Апрельский вечер стоял. Апрель — хороший месяц, тихий да ласковый. В апреле обычно все погодой не нахвалятся. Но и закона такого тоже нету, чтобы всегда он всем угождал. Этот вечер ни тихим, ни ласковым не был. Сарай прямо ходуном ходил — такой шторм с юго-запада налетел. Дождь сек крышу, будто старался пробить ее насквозь. Тепло было не по времени. А в сарае у нас было уютно. С потолка свисал застекленный фонарь. Фионан сидел на ящике и командовал Томасом, который выгибал шпангоуты для носовой части лодки. Я строгал у лавки доску, которую Томас заготовил. Все это я как сейчас помню. На душе у меня было покойно. Я в тот вечер долго в поле поработал. Закончил все, что мне надо было. Мы с Катрионой уже поужинали. Я знал, что все это мое и никуда от меня не уйдет. Я еще, помню, сказал Катрионе, что она теперь с лица округлилась и совсем недурна стала. Она даже ужаснулась. Я говорю; да нет же, говорят тебе, недурна; по крайнем мере на щепку не похожа. А она говорит: ах, значит, по-твоему, я раньше как цепка была? Да нет, говорю, ты у меня красивая щепка была. Мы еще, помню, посмеялись. Все это я снова в уме перебирал, строгая доску.
Фионан ворчал. Ты что это, воронье гнездо строишь, что ли? Чего тебе опять не ладно? спрашивает Томас. Изгиб надобно этому шпангоуту дать, сказал Фионан, сколько можно повторять? Тебе б горшки лепить. А это тебе не изгиб? сказал Томас. Видно, в глазах у тебя изгиб, говорит Фионан. ну, пойди сюда да взгляни со стороны! дай-ка сюда рулетку. Шел бы ты лучше спать, буркнул Томас, старым дедам вроде тебя давно уж в постели быть пора. Если ты хочешь построить лодку, а не сарай, сказал Фионан, так слушайся, когда я тебя наставляю.

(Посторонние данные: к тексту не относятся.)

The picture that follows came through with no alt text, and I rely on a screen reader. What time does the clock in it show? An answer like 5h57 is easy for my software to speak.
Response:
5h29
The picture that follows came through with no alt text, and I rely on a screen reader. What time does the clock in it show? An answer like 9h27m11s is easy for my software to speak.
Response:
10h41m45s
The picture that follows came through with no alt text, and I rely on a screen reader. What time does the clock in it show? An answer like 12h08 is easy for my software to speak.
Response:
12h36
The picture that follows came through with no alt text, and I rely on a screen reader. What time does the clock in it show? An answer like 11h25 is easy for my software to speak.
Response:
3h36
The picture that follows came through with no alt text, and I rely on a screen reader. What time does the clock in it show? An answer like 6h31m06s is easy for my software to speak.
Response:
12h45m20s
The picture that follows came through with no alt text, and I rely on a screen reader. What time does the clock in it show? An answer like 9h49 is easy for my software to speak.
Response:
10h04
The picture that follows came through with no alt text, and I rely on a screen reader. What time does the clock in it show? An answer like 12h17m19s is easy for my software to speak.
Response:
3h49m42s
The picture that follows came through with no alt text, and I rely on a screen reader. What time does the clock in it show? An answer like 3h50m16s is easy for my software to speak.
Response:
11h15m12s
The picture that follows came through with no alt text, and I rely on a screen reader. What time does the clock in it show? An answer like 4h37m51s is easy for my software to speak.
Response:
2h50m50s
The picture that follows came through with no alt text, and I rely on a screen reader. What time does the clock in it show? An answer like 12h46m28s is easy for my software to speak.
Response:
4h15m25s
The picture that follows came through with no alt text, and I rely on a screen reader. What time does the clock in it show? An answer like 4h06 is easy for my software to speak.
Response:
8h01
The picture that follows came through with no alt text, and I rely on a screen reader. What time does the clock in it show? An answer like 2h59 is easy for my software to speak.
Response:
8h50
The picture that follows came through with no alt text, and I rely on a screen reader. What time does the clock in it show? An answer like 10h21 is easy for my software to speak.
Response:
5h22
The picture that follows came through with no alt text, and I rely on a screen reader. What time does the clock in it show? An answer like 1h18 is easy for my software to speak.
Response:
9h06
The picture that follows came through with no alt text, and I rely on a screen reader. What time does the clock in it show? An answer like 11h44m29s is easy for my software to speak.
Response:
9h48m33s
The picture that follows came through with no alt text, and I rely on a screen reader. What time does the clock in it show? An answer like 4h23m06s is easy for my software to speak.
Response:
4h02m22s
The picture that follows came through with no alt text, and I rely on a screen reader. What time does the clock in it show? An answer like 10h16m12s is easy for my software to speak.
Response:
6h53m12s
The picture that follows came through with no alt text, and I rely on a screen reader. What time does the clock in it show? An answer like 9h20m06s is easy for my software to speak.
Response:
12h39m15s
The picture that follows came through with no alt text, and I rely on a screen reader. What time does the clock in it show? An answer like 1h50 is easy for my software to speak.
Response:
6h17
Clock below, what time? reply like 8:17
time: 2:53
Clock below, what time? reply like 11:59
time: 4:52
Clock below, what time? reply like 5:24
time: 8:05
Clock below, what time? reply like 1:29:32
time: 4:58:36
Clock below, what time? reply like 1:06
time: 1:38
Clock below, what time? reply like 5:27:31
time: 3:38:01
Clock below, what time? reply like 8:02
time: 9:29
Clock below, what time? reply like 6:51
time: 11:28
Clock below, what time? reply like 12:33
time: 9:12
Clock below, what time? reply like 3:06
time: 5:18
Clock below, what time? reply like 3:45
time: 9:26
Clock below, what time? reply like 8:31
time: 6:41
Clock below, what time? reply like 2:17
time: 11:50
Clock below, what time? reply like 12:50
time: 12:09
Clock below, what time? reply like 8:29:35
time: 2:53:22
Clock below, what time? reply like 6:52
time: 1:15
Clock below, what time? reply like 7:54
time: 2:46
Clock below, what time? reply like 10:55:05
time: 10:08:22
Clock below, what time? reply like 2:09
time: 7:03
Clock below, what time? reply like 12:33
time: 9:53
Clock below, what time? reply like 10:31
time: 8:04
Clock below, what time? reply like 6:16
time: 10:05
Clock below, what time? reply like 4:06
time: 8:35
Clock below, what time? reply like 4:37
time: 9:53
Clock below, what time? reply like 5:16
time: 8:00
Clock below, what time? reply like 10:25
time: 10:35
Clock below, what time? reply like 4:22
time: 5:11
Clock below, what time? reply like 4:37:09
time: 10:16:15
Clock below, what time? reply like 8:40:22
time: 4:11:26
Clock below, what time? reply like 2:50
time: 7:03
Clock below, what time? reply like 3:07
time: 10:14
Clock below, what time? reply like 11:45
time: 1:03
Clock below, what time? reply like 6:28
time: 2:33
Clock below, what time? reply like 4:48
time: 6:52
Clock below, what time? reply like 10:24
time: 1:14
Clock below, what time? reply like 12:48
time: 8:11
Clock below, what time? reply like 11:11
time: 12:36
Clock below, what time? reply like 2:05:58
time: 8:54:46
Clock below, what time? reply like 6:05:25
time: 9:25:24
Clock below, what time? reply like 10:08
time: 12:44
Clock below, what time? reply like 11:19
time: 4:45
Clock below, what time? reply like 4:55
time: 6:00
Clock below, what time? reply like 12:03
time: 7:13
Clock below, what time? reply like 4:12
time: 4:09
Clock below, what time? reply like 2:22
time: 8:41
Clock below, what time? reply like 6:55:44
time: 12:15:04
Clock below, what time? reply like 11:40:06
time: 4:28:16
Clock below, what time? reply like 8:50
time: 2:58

Можешь меня наставлять, рассердился Томас, но какого черта ты душу из меня вытягиваешь? Ты хуже сварливой бабы, Фионан. Вались-ка ты домой спать.
Поди сюда, Фьюри, сказал Фионан, и прикинь глазом. Кто строит лодку — он или я? распетушился Томас. Ну-ка, посмотри вдоль, Фьюри, сказал Фионан. Я посмотрел. Выпячивается, как грудь у гуся, сказал я. Вот видишь! это Томас сказал. Что я тебе говорил? Гусь как, по-твоему, птица водоплавающая или нет? Гусь-то специально устроен, чтоб по воде плавать. Да какая же это к чертово матери гусиная грудь, сказал Фионан, разве что твой гусь от водянки пропадает. Ты посмотри, как ее выперло, будто брюхо у пивной бочки. Поди-ка погляди, Томас. А черт бы тебя подрал, Фионан! сказал Томас. Он подошел, присел на корточки, прищурил глаз. Шпангоут как шпангоут, сказал он, будет воду рассекать, что твой океанский пароход Как пароход, что ко дну идет, сказал Фионан. Ну, может, тут и следовало бы снять немного, признал Томас, да о чем разговаривать, все равно я б потом это сделал. О-хо-хо, торжествовал Фионан, не так-то, видно, просто корабельным мастером стать, а?
У дверей раздался детский голос — кто-то звал меня. Я оглянулся. Оказалось, что соседская дочка Маура Фирти. Я сказал: чего тебе, Маура? Что под дождем бегаешь? Голову она накрыла шалькой, все лицо было в дождевых каплях. Мама говорит, чтоб ты домой шел, Колмэйн, сказала она, она меня за тобой послала, чтоб ты шел домой поскорее.
У меня сердце так и упало. Во рту пересохло. Я ответить ей не мог. Миссис Фирти была у нас акушеркой, понимаешь. Доктора-то у нас не было. Он наезжал только, если мы ему на материк сигнал подавали. Я выскочил из сарая. Дождь лил вовсю. Ветром меня чуть с ног не сшибло. Раз я споткнулся и рукой угодил в жидкую грязь. На бегу обтер руку о штаны. Я чувствовал себя совсем мальчишкой. Я чувствовал себя беспомощным. Мне поскорее хотелось попасть домой и в то же время хотелось бежать прочь от дому. Я отворил дверь. Какие-то соседки сидели в кухне. Не понравилось мне, как они на меня посмотрели. Они ничего не сказали. Понимаешь, молчали они. Только смотрели на притворенную дверь спальни. Потом дверь отворилась, и из нее вышла миссис Фирти. Она была важная. Она была опытная. Она свое дело знала. Почти все здесь ее хвалили.
Она схватила меня за руку.
Беда, Колмэйн, сказала она, мне одной не управиться. Что-то не так. Доктора нужно бы вызвать. Как? спросил я. Боже мой, да как его вызвать-то? Он же не сможет приехать. Слышите, ветер какой? Ветер завывал в трубе, раздувал золу в очаге. Поди-ка посиди с ней, сказала она, мне подумать нужно. Иди к ней.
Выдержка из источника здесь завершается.